Little cherry

Good Sweetheart cherries are at the top. The smaller, lighter ones at the bottom have Little Cherry Disease.

YAKIMA, Wash. — Southcentral Washington cherry growers are ripping out cherry trees and ramping up post-harvest sprays to combat the Western X strain of Little Cherry Disease that a scientist warns could be as damaging as citrus greening disease has been in Florida.

“In Florida, the reaction was too little too late, and I fear that could happen here,” says Scott Harper, virologist and director of Clean Plant Center Northwest at the WSU Irrigated Agriculture Research and Extension Center in Prosser.

Harper worked in Florida citrus before coming to Washington State University in 2017 and says Western X and citrus greening are both bacterial diseases that can be spread quickly by insects.

Since the greening epidemic started in Florida almost one-third of the acreage has been infected, removed and not replaced with citrus trees, Harper said.

Little Cherry Disease causes small, bitter-tasting fruit that is unmarketable. It all but wiped out the British Columbia cherry industry in 1933 where 90% of trees were removed, WSU scientists have said. British Columbia experienced another serious episode in the 1970s as did California.

LCD was detected in Washington in the 1930s but was dormant until wet, cool springs may have contributed to an initial rise in the Wenatchee area around 2009.

A year ago, Harper said LCD was “well into epidemic levels,” meaning it cannot be not easily controlled.

This year, Harper says Western X is at 60% to 90% infection rates in Yakima Valley orchards versus 5% to 10% last year.

Growers are pulling out entire blocks of 40 to 50 acres at a time to try to get ahead of it, but it will probably be worse next year because there is a lot of pathogen that vectors can easily spread, he said.

While Little Cherry Virus 1 and 2 are viruses that spread slowly by apple and grape mealybugs and roots, Western X is a phytoplasma that spreads slowly by roots or quickly by leafhoppers that fly.

All three strains are found throughout Central Washington but Western X had dominated south of Interstate 90 and Mattawa while the other two have been more prevalent to the north.

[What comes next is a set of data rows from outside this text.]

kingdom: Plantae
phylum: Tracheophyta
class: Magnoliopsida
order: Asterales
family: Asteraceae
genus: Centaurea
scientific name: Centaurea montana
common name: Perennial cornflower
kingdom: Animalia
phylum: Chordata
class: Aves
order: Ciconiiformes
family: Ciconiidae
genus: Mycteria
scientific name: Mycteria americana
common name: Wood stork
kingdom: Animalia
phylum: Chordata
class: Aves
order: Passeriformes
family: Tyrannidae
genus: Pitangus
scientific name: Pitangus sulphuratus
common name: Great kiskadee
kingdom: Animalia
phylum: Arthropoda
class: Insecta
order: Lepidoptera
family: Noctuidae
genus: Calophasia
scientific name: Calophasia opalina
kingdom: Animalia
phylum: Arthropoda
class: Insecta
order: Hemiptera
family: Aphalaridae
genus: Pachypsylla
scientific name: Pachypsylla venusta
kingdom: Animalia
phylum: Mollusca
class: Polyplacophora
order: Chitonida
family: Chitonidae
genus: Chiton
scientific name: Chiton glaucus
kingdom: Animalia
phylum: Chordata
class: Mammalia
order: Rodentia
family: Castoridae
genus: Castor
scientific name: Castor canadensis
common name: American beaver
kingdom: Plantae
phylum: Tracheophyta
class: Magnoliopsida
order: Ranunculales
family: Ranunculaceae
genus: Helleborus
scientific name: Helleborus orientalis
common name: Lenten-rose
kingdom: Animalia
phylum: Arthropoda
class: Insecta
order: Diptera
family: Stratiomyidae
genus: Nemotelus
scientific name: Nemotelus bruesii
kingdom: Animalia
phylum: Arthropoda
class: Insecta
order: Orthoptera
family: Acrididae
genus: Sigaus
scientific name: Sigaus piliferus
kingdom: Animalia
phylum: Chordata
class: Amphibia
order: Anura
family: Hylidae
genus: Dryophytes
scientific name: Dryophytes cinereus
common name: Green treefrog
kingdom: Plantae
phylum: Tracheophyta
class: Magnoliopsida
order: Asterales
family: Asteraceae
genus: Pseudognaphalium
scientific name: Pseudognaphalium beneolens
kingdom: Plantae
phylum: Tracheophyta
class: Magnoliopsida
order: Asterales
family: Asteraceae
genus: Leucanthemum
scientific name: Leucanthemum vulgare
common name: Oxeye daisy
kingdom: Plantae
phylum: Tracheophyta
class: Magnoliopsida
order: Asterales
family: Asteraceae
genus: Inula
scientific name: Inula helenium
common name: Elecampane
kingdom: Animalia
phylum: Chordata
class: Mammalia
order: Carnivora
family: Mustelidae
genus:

Now Western X is gaining ground in the north, which is a real concern, Harper said.

B.J. Thurlby, president of Cherry Institute and Northwest Cherry Growers, said the extent of the problem is hard to quantify. New orchards have replaced ones torn out so production volume has not declined, he said.

The industry is nearing the end of a 22.3 million, 20-pound box season, one of the largest just under the record 26.4 million-box crop of 2017.

The Cherry Institute is urging growers to combat the disease aggressively by spraying for leafhoppers every 21 days or less until November dormancy instead of just once after harvest.

“It is imperative that all cherry growers take notice. Western X is on the rampage throughout the Yakima Valley, Mid and Upper Valley and the Tri-Cities area,” the Institute said in a memo to growers.

“This disease is responsible for wiping out the California cherry industry in the 1970s and 1980s. We are at a critical stage right now as many blocks in the above mentioned areas have been significantly impacted or removed from production. If immediate actions are not taken our Washington industry will suffer the same fate as our neighbors to the south,” the memo states.

Growers are talking about getting the state involved to create tree removal requirements, Thurlby said.

Rob Valicoff, president of Valicoff Fruit Co., Wapato., said he has been pulling out cherry trees and that many other growers are as well to combat Western X.